A watchdog is looking into Twitter after a hacker claimed to have private information linked to over 400 million accounts.
The hacker, known as "Ryushi," is demanding $200,000 (£166,000) to hand over and delete the data, which is said to include some celebrities.
Ireland's Data Protection Commission (DPC) says it "will examine Twitter's compliance with data protection law in relation to that security issue".
Twitter has not responded to the claim.
The data is said to include phone numbers and emails, including those of celebrities and politicians, but the size of the alleged haul has not been confirmed. So far, only a small "sample" has been made public.

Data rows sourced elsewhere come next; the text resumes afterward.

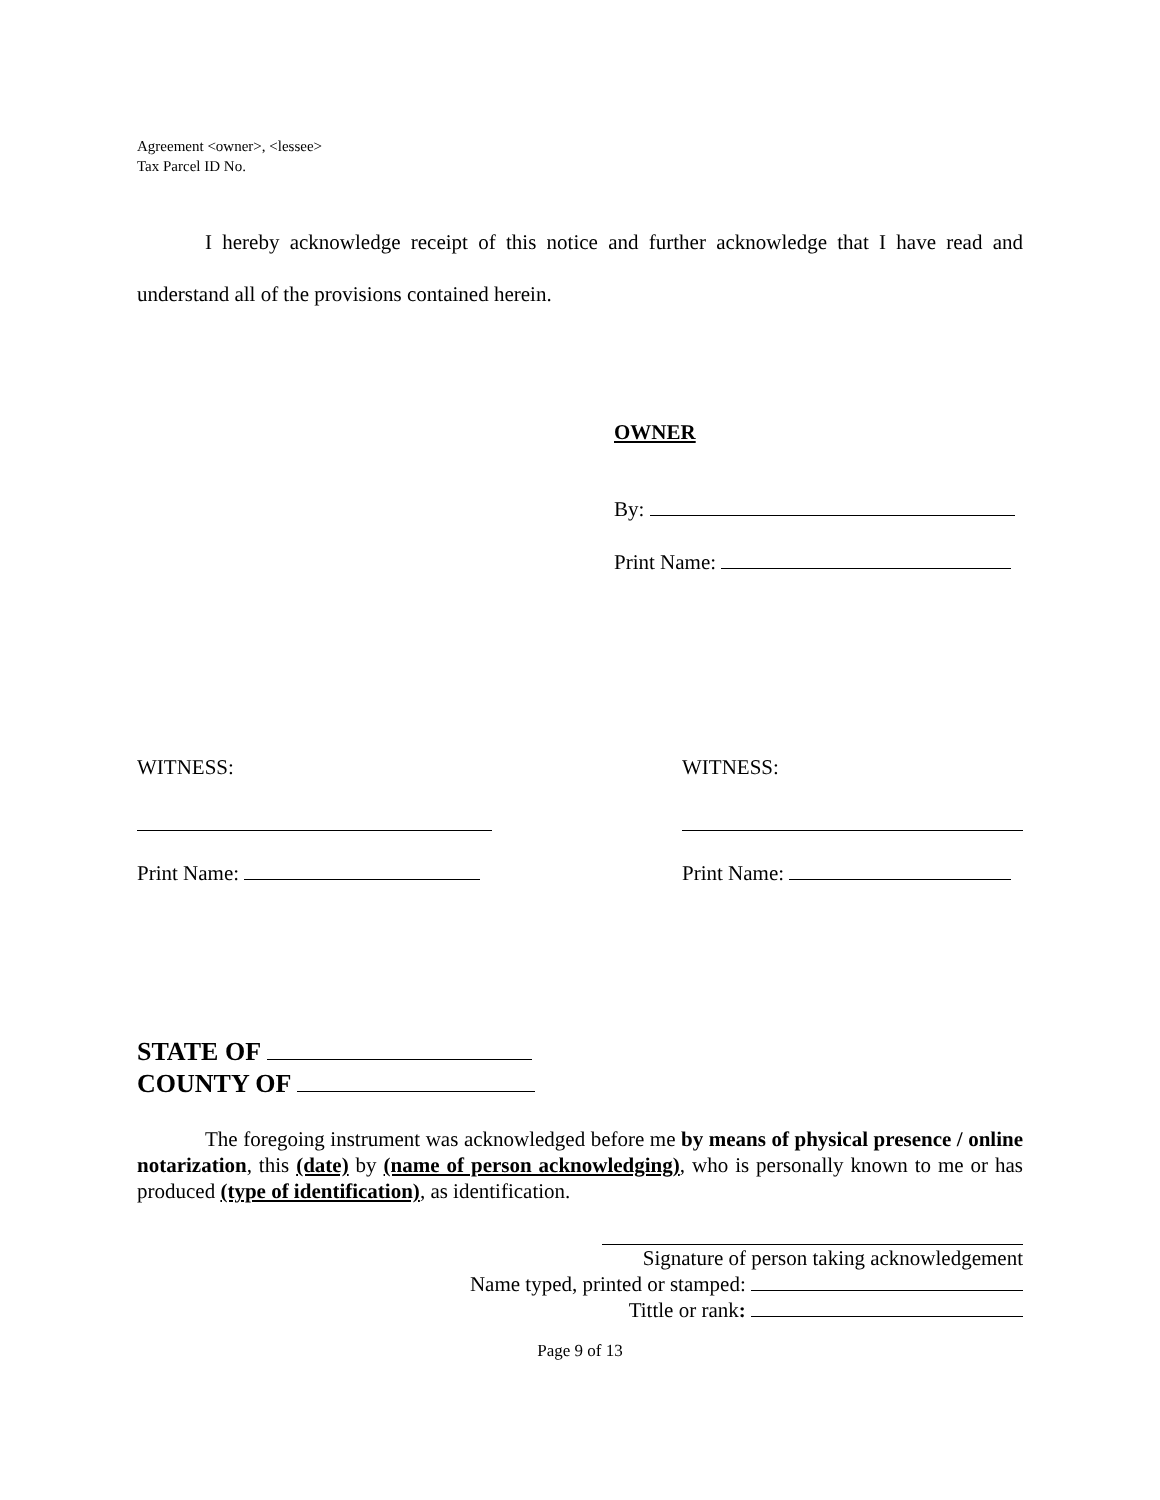Agreement <owner>, <lessee>
Tax Parcel ID No.
I hereby acknowledge receipt of this notice and further acknowledge that I have read and understand all of the provisions contained herein.
OWNER
By:
Print Name:
WITNESS:
Print Name:
WITNESS:
Print Name:
STATE OF
COUNTY OF
The foregoing instrument was acknowledged before me by means of physical presence / online notarization, this (date) by (name of person acknowledging), who is personally known to me or has produced (type of identification), as identification.
Signature of person taking acknowledgement
Name typed, printed or stamped:
Tittle or rank:
Page 9 of 13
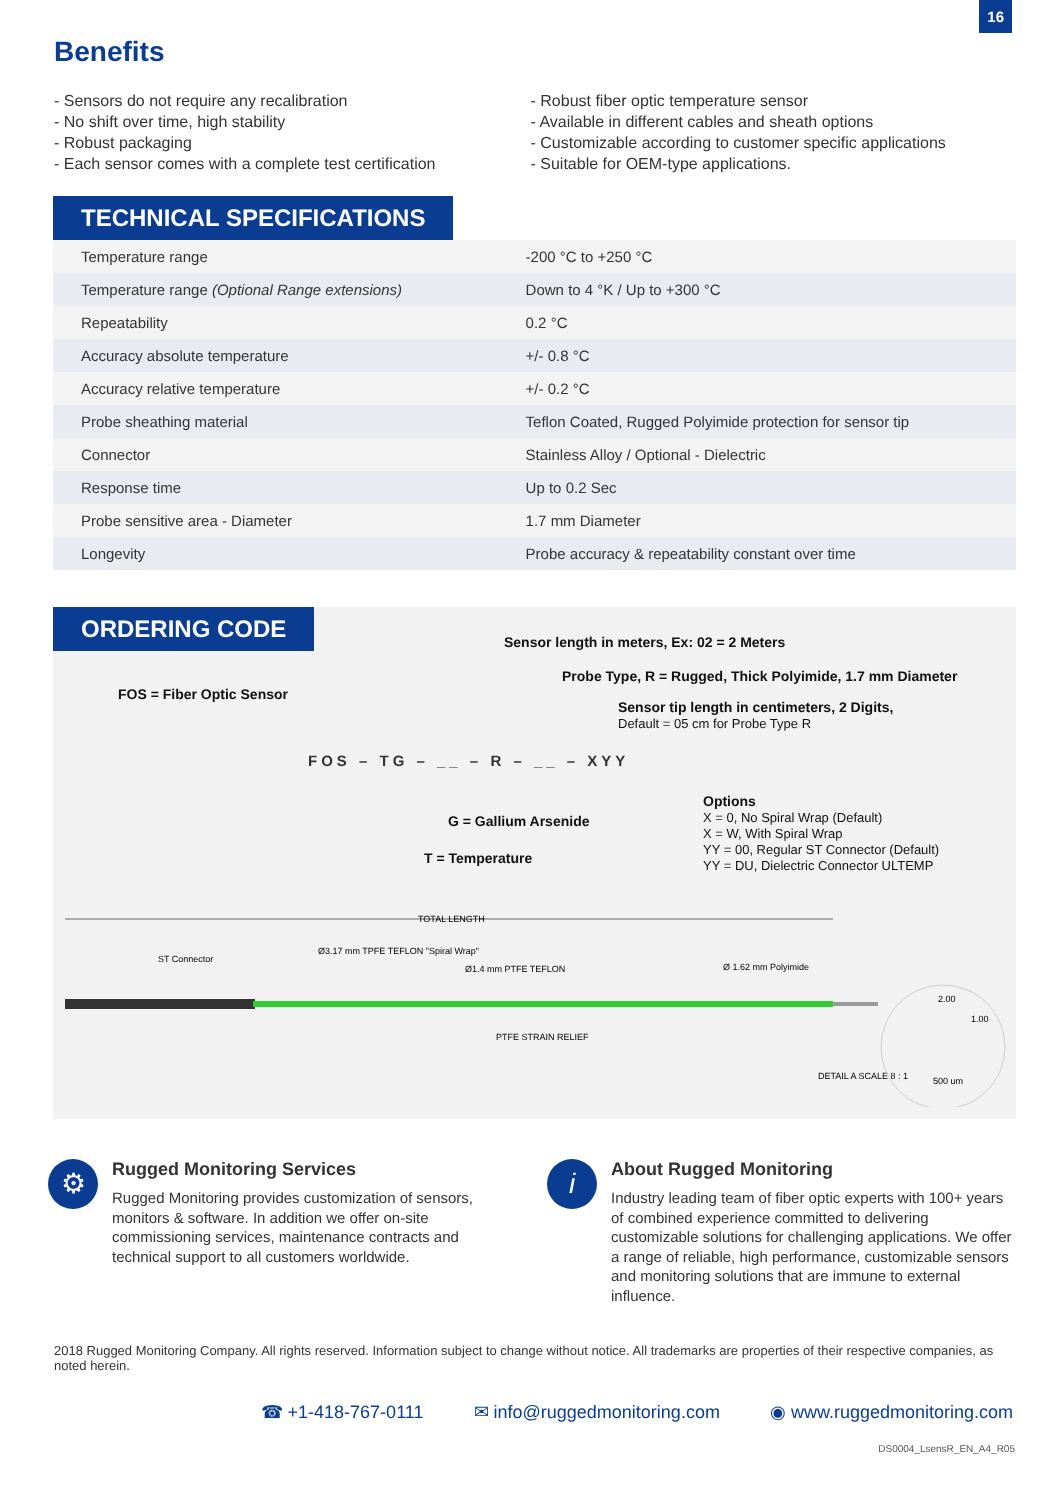16
Benefits
- Sensors do not require any recalibration
- No shift over time, high stability
- Robust packaging
- Each sensor comes with a complete test certification
- Robust fiber optic temperature sensor
- Available in different cables and sheath options
- Customizable according to customer specific applications
- Suitable for OEM-type applications.
TECHNICAL SPECIFICATIONS
| Temperature range | -200 °C to +250 °C |
| Temperature range (Optional Range extensions) | Down to 4 °K / Up to +300 °C |
| Repeatability | 0.2 °C |
| Accuracy absolute temperature | +/- 0.8 °C |
| Accuracy relative temperature | +/- 0.2 °C |
| Probe sheathing material | Teflon Coated, Rugged Polyimide protection for sensor tip |
| Connector | Stainless Alloy / Optional - Dielectric |
| Response time | Up to 0.2 Sec |
| Probe sensitive area - Diameter | 1.7 mm Diameter |
| Longevity | Probe accuracy & repeatability constant over time |
ORDERING CODE
Sensor length in meters, Ex: 02 = 2 Meters
Probe Type, R = Rugged, Thick Polyimide, 1.7 mm Diameter
FOS = Fiber Optic Sensor
Sensor tip length in centimeters, 2 Digits,
Default = 05 cm for Probe Type R
FOS – TG – __ – R – __ – XYY
Options
X = 0, No Spiral Wrap (Default)
X = W, With Spiral Wrap
YY = 00, Regular ST Connector (Default)
YY = DU, Dielectric Connector ULTEMP
G = Gallium Arsenide
T = Temperature
TOTAL LENGTH
ST Connector
Ø3.17 mm TPFE TEFLON "Spiral Wrap"
Ø1.4 mm PTFE TEFLON
Ø 1.62 mm Polyimide
PTFE STRAIN RELIEF
DETAIL A SCALE 8 : 1
2.00
1.00
500 um
⚙
Rugged Monitoring Services
Rugged Monitoring provides customization of sensors, monitors & software. In addition we offer on-site commissioning services, maintenance contracts and technical support to all customers worldwide.
i
About Rugged Monitoring
Industry leading team of fiber optic experts with 100+ years of combined experience committed to delivering customizable solutions for challenging applications. We offer a range of reliable, high performance, customizable sensors and monitoring solutions that are immune to external influence.
2018 Rugged Monitoring Company. All rights reserved. Information subject to change without notice. All trademarks are properties of their respective companies, as noted herein.
☎ +1-418-767-0111 ✉ info@ruggedmonitoring.com ◉ www.ruggedmonitoring.com
DS0004_LsensR_EN_A4_R05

According to The Guardian, data from US Congresswoman Alexandria Ocasio-Cortez was included in the hacker's sample of data. The data of broadcaster Piers Morgan, whose Twitter account was recently hacked, is also said to be included.

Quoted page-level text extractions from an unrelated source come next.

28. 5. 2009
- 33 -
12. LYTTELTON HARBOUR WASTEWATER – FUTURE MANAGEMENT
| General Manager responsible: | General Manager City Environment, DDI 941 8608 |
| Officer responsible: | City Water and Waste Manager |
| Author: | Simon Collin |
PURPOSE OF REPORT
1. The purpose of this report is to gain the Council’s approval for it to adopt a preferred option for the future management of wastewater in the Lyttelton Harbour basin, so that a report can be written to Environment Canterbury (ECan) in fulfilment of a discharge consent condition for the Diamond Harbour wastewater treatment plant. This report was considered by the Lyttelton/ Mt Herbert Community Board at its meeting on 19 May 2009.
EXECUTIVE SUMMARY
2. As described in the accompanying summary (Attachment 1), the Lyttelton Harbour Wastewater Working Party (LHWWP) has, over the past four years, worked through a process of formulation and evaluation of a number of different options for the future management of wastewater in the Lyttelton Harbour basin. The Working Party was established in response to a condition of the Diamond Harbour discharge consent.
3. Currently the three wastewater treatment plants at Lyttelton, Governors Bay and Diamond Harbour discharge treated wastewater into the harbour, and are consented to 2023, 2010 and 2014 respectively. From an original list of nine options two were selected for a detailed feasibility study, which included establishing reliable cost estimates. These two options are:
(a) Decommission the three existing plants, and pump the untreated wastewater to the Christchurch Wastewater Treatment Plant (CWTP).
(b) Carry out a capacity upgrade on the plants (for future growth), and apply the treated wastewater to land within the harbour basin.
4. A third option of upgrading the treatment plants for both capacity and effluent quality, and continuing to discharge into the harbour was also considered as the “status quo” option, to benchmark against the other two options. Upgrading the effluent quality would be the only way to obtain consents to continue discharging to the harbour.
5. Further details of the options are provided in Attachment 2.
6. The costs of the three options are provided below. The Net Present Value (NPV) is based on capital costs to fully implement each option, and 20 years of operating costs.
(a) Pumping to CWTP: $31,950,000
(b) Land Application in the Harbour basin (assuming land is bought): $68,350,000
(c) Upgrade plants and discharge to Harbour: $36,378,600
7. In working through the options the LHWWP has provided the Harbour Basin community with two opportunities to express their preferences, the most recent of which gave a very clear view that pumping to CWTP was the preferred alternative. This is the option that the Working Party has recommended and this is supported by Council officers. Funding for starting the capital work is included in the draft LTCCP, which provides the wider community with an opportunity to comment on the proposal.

So far, Twitter has not responded to press inquiries about the alleged breach.
Chief executive Elon Musk did not reply to a tweeted request for comment from leading cyber-security reporter Brian Krebs - though the breach, as Mr Krebs notes, probably occurred before the Tesla boss took over.
Cyber-crime intelligence company Hudson Rock says it was the first to raise the alarm about the data sale.
While acknowledging the amount of data taken had not been verified, the firm's chief technology officer, Alon Gal, told the BBC a number of clues appeared to support the hacker's claim.
The data did not appear to have been copied from an earlier breach in which details were published from 5.4 million Twitter accounts, Mr Gal said.
Only 60 emails were found out of the 1,000 provided by the hacker in the previous incident, "so we are confident that this breach is different and significantly larger," he said.
Mr Gal also mentioned: "The hacker intends to sell the database using an escrow service offered on a cybercrime forum. This is usually only done for genuine offerings."
An escrow service is a third party that agrees to release funds only when certain conditions are met (such as data transfer).
"Ryushi" has said that it exploited a problem with a system that lets computer programmes connect with Twitter to compile the data.
Twitter fixed the weakness in the system in 2022. But the flaw is also believed to have been used in the earlier breach affecting more than five million accounts.
The DPC announced it was investigating that earlier breach on 23 December.
As Twitter's European headquarters are based in Dublin, the commission is the lead authority supervising its compliance with EU data protection rules.
In a statement sent to the BBC about the latest incident, the DPC noted its continuing investigation into the earlier Twitter breach but added: "Reports have claimed that some additional datasets have now been offered for sale on the dark web.
"The DPC has engaged with Twitter in this inquiry and will examine Twitter's compliance with data protection law in relation to that security issue."
The hacker is aware of how damaging the loss of data can be for platforms.
In the online post offering to sell the data, it warns Twitter that buying back the data "exclusively" is its best chance of avoiding a large data-protection fine.
The DPC fined Meta 265 million euros ($276 million) in November after data scraped from more than 533 million Facebook users was leaked online.
According to the BBC, the UK Information Commissioner's Office (ICO) was aware of "media reports" about Twitter users' personal information being made available on the internet.
"We are engaged in dialogue with Twitter's data protection officer and will be making enquiries on this matter," it said.
It added that it would cooperate with the Data Protection Commission of Ireland.